Iran injects gas into advanced centrifuges in defiance of IAEA resolution
Iran has escalated its nuclear program by injecting gas into thousands of advanced centrifuges, a process to enrich uranium which could ultimately be used to develop a nuclear weapon.
It comes on the back of an International Atomic Energy Agency (IAEA) censure resolution urging Tehran to enhance its cooperation with inspectors after enrichment of uranium reached 60%, near weapons-grade.
"We have begun injecting gas into several thousand advanced centrifuges, which is part of the nuclear industry's development program, and have put them into operational circuits," Mohammad Eslami, head of Iran’s Atomic Energy Organization, said Wednesday.
Speaking after a cabinet meeting, Eslami said it was a response to Europe's initiative at a recent Board of Governors meeting of the International Atomic Energy Agency (IAEA) to censure the Islamic Republic for its lack of cooperation with the UN nuclear watchdog.

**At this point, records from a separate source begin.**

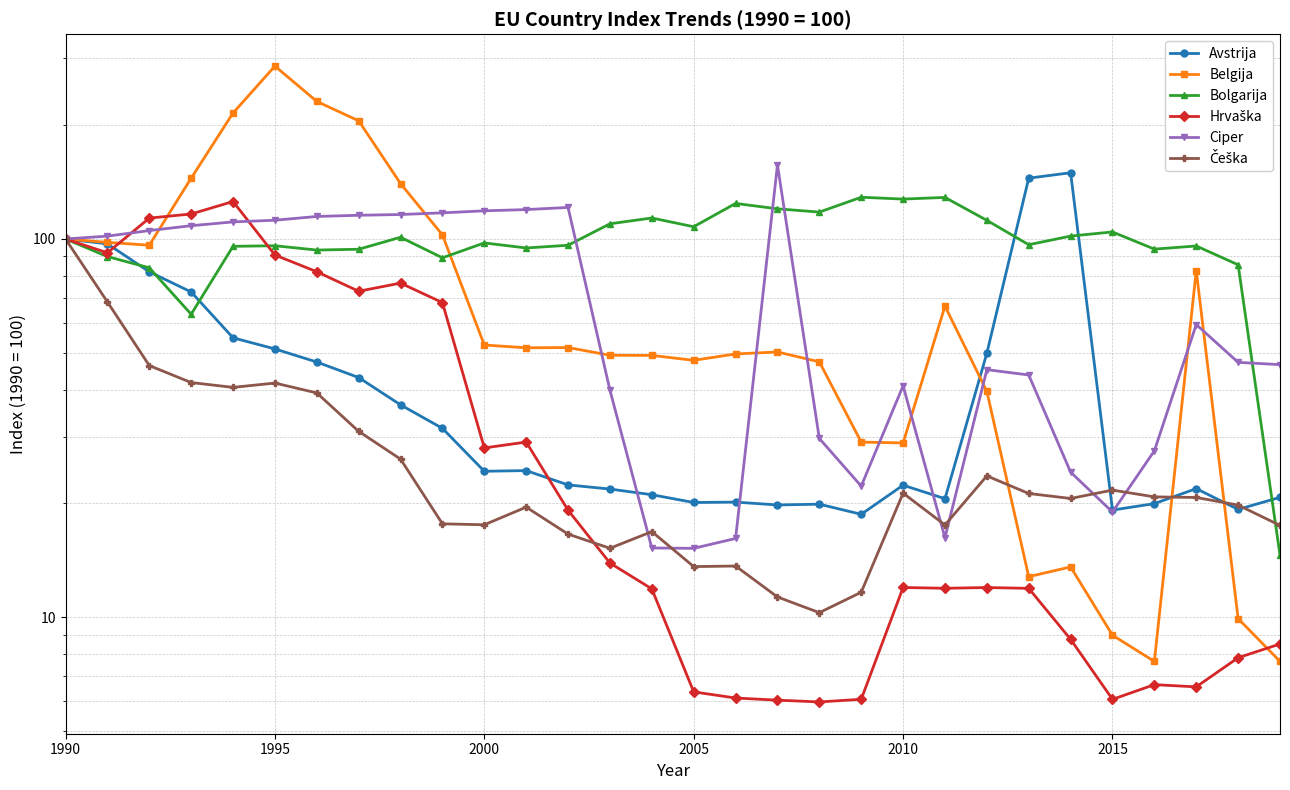

What is the average value of the Hrvaška series?

38.7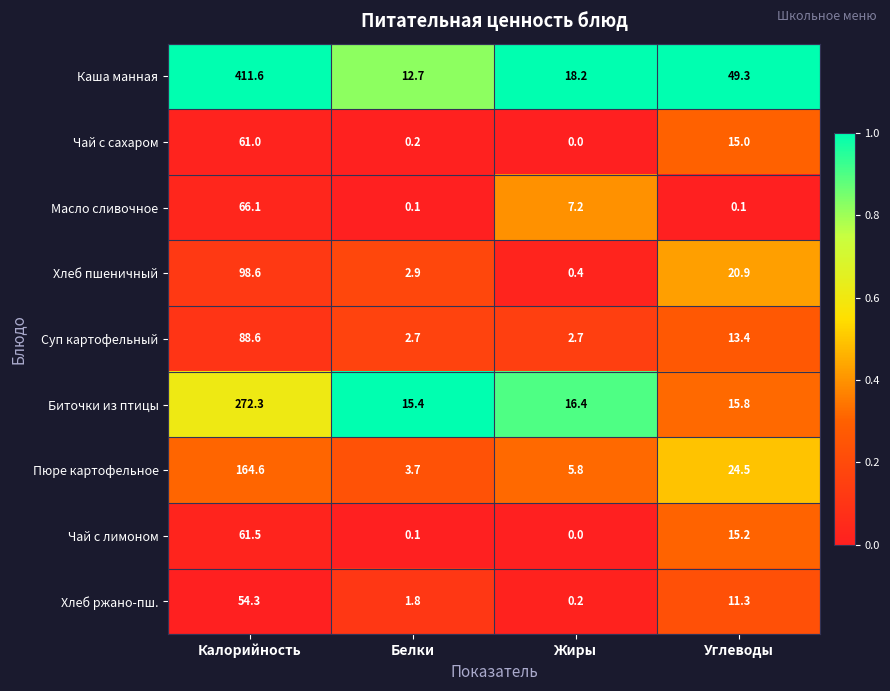

What is the sum of all Каша манная values?

491.8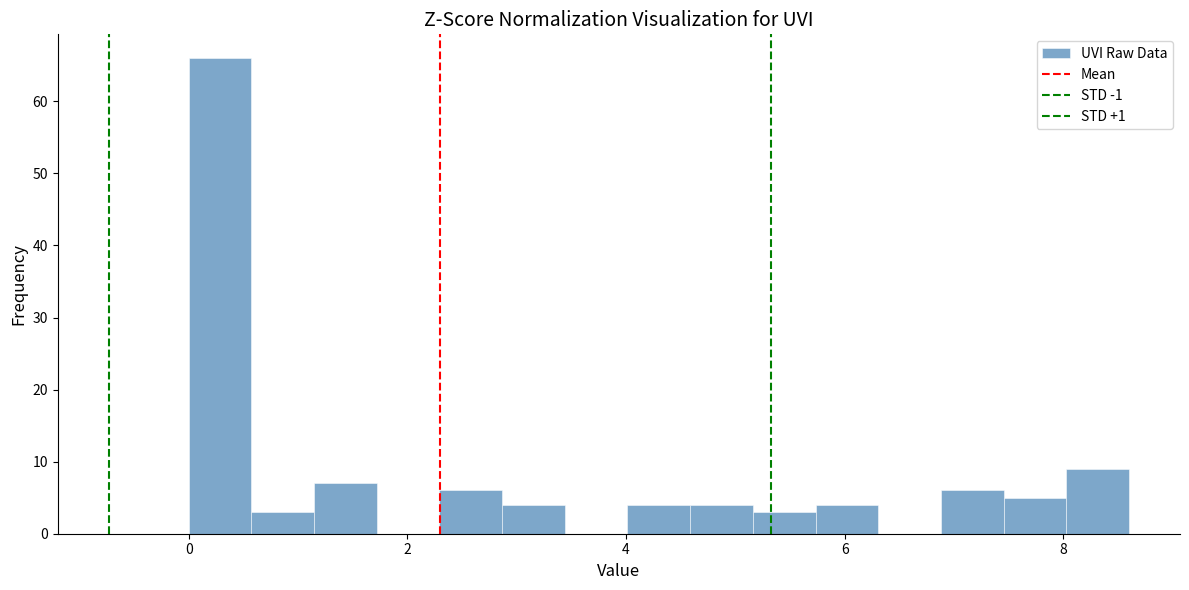

Read against the x-axis, roughly where is the centre of the tallest bar?

0.2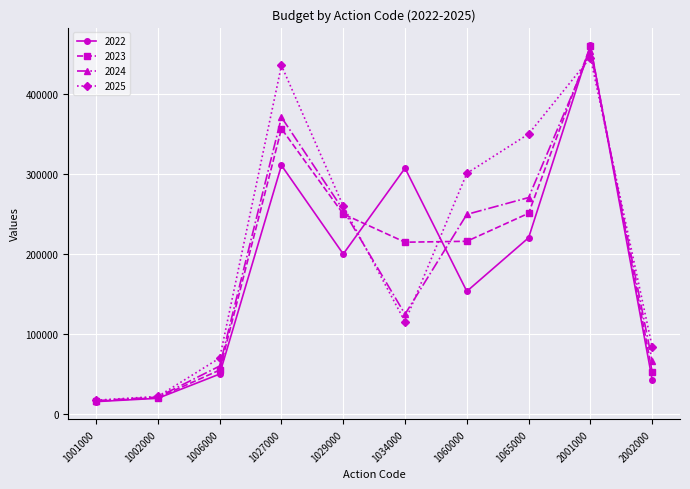

Is it true that 2024 equals 66401.3 at 2002000?

True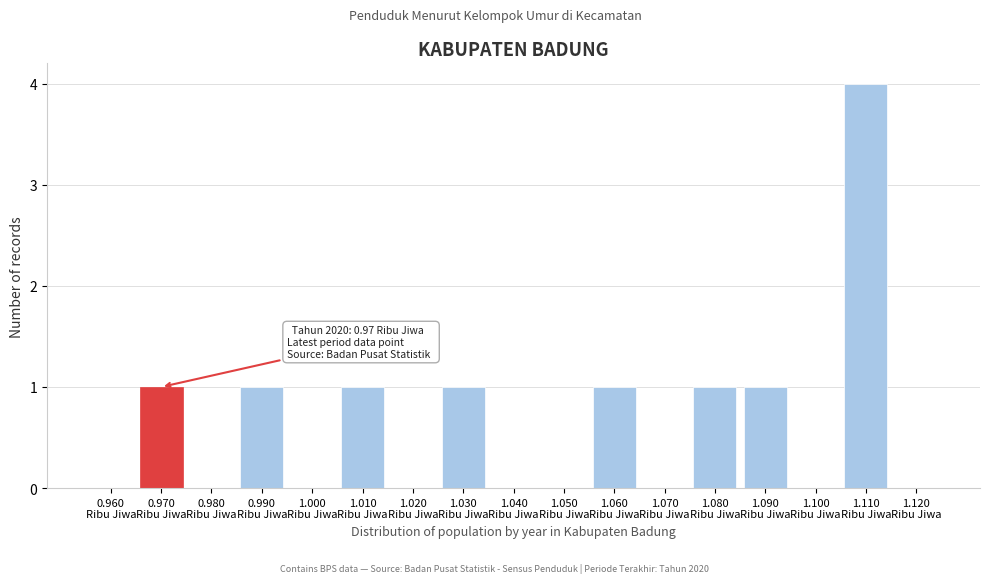

What is the maximum value shown in the chart?

4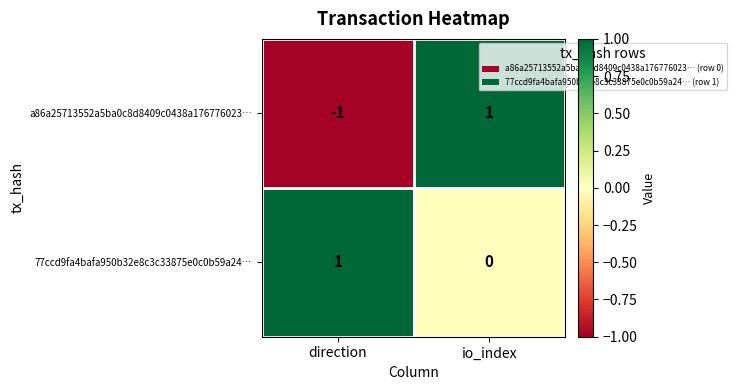

Reading right to left, what are all the values shown in this chart?

a86a25713552a5ba0c8d8409c0438a176776023…: 1	-1
77ccd9fa4bafa950b32e8c3c33875e0c0b59a24…: 0	1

According to Iran's Student News Agency, he said: "From the very beginning, we had stated that if the three European countries do not choose the path of engagement and instead pursue confrontation and resolution issuance, we will undoubtedly take reciprocal action without delay."
On Sunday, Parliament Speaker Mohammad Bagher Ghalibaf said that the activation of new centrifuges was in response to the resolution.
"The Islamic Republic of Iran's reciprocal response to this political misuse of the Board of Governors was immediately put into action, and the deployment of a set of new and advanced centrifuges has begun," he said on Sunday.
The IAEA resolution, adopted on November 21, follows three years of restricted access to Iran’s nuclear sites and growing uranium stockpiles. By late October, the agency reported that Iran’s reserves included 182.3 kilograms of uranium enriched to 60%, a significant step toward nuclear weapons capability.
Eslami, however, argued that Iran’s nuclear activities remain within international frameworks.
"All of Iran’s nuclear activities are under the supervision of the agency and carried out in accordance with the Safeguards Agreement and NPT provisions," he added.
Last year, Iran banned one third of the IAEA's inspectors with multiple politicians such as Ahmad Bakhshayesh Ardestani, a member of the National Security and Foreign Policy Commission of Iran’s Parliament, supporting nuclear armament as a military deterrent. Earlier, Tehran had restricted IAEA's monitoring cameras at its nuclear facilities.
"Under current circumstances, Iran should first move toward increasing uranium enrichment, potentially raising the enrichment level to 70% or 80%. In the second phase, Iran should pursue nuclear weapon production,” he told the Didban news website in Tehran.
Referring to the war of attrition with Israel amid global sanctions for exceeding international limits for enrichment, he added: "If we produce a nuclear bomb, the resulting tension will last no more than six months. Western countries will object to why we developed nuclear weapons, and we can respond by pointing out that they have sanctioned us enough already and have no new sanctions left to impose.”